A small attempt to describe how a person with social anxiety struggles with making any social contact, whether offline or online.

I am not here to tell the dos or donts, or that you should particularly exhibit these traits to call yourself a person with social anxiety. It is more of a personal quest, and so is any kind of mental illness. Your circumstances vary, your threshold for handling anxiety varies. Rather than looking at it as a guide book or anything, one should just let oneself feel connected to it with an enforcement of belief that no one is alone in this world.

If only people could know how hard it is for a person with social anxiety to post things on social media.

Logging in to any social media is like entering a room full of people. You think everyone is quietly noticing you, so you check your activity log or profile after every visit to see if you have bothered them in any way.

Liking/sharing any post is not easy for you. You think about how it reflects you and how it affects the other person for days.
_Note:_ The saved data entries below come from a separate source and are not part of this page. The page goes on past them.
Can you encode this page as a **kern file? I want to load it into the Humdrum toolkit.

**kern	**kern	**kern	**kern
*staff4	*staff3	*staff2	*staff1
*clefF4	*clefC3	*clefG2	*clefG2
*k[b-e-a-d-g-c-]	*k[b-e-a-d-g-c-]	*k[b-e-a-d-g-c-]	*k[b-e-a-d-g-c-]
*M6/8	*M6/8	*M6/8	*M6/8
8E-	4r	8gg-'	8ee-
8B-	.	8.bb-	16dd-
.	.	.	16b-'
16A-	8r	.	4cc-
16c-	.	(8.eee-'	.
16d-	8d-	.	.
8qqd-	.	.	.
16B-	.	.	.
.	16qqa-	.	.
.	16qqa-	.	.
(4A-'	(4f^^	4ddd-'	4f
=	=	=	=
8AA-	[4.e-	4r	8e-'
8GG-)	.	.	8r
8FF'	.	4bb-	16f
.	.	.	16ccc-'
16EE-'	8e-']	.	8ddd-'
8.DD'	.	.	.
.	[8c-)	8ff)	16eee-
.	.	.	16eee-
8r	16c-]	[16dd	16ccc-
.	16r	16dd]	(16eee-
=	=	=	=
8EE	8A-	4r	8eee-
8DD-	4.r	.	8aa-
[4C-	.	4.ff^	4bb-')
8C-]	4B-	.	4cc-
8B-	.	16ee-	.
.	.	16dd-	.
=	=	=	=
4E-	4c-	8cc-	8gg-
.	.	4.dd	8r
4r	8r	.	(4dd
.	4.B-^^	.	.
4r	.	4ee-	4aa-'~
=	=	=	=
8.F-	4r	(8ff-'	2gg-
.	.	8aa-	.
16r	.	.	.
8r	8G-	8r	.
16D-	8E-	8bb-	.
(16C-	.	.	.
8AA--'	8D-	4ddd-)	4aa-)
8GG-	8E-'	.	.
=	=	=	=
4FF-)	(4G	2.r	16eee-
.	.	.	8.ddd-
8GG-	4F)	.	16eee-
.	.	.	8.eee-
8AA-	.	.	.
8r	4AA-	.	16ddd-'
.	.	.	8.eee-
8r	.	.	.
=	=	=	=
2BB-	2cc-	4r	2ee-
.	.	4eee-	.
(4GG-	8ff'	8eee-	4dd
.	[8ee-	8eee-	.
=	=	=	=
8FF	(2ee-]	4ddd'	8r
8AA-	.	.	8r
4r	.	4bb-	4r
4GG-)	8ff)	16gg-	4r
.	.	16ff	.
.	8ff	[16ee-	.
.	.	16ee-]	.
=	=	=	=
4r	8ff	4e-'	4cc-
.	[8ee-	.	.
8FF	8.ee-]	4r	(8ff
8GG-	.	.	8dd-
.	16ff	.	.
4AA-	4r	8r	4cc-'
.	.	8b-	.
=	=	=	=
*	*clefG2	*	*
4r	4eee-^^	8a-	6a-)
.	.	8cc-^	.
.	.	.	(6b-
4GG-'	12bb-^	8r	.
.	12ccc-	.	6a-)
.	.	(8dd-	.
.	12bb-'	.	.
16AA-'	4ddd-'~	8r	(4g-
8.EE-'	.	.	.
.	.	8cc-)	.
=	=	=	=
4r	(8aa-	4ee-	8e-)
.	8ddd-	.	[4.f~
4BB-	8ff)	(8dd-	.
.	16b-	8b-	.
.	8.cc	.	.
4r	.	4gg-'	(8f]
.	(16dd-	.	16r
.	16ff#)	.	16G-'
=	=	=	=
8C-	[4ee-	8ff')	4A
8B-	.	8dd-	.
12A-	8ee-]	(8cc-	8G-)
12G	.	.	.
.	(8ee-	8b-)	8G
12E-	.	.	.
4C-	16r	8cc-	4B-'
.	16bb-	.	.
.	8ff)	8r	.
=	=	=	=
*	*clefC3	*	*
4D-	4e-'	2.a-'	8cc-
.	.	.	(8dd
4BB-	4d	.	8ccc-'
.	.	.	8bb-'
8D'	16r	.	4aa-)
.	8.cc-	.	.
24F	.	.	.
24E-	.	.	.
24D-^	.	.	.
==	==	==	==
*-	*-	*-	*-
So you spend your likes/shares cautiously which makes people think you are stingy.

If you spell out your heart in any post then its completely not okay if a person you know well doesn’t like it. You check their signs and yours several times to see if everything is okay between you two.

Unreplied messages are your nemesis. You check them hundred times to see what’s wrong with it and end up saying sorry for whatever it is even if it’s not your fault but you take it on you for them not having a quality internet time.

Calls give you another level of anxiety. You think you are never prepared to answer something instantly. You think your mind is so accustomed to thinking about a zillion times before speaking that you find writing to be a more convenient option. Text messages through any medium are liberating for you.

My struggle with social anxiety has been exasperating one. It’s exhausting, but exciting at times. Exciting, because the reward looks multiplied every time. As I say, anxiety is a little magnifying glass for all our problems and worries. The same implies to happiness, at times. The ocassions of finding happiness are rare but they are as delicious as it’s rarity. As a person with anxiety, I am more accustomed to seeking happiness in small things. No one knows the value of small joys, like us. A small talk or a light pat on the back can send tidal waves of happiness rushing through your spine; it gets you going for days, sometimes weeks. Fragility becomes synonymous with your emotions, you are hurt easily, and happy more easily.

For the person who is friends with a person with social anxiety:

I am not saying that you should put up with the behaviour of a socially anxious person or handle them with kid’s gloves. I am just saying that maybe if you can give them a little more space and not call them out publicly when you know that there is no malice then you should.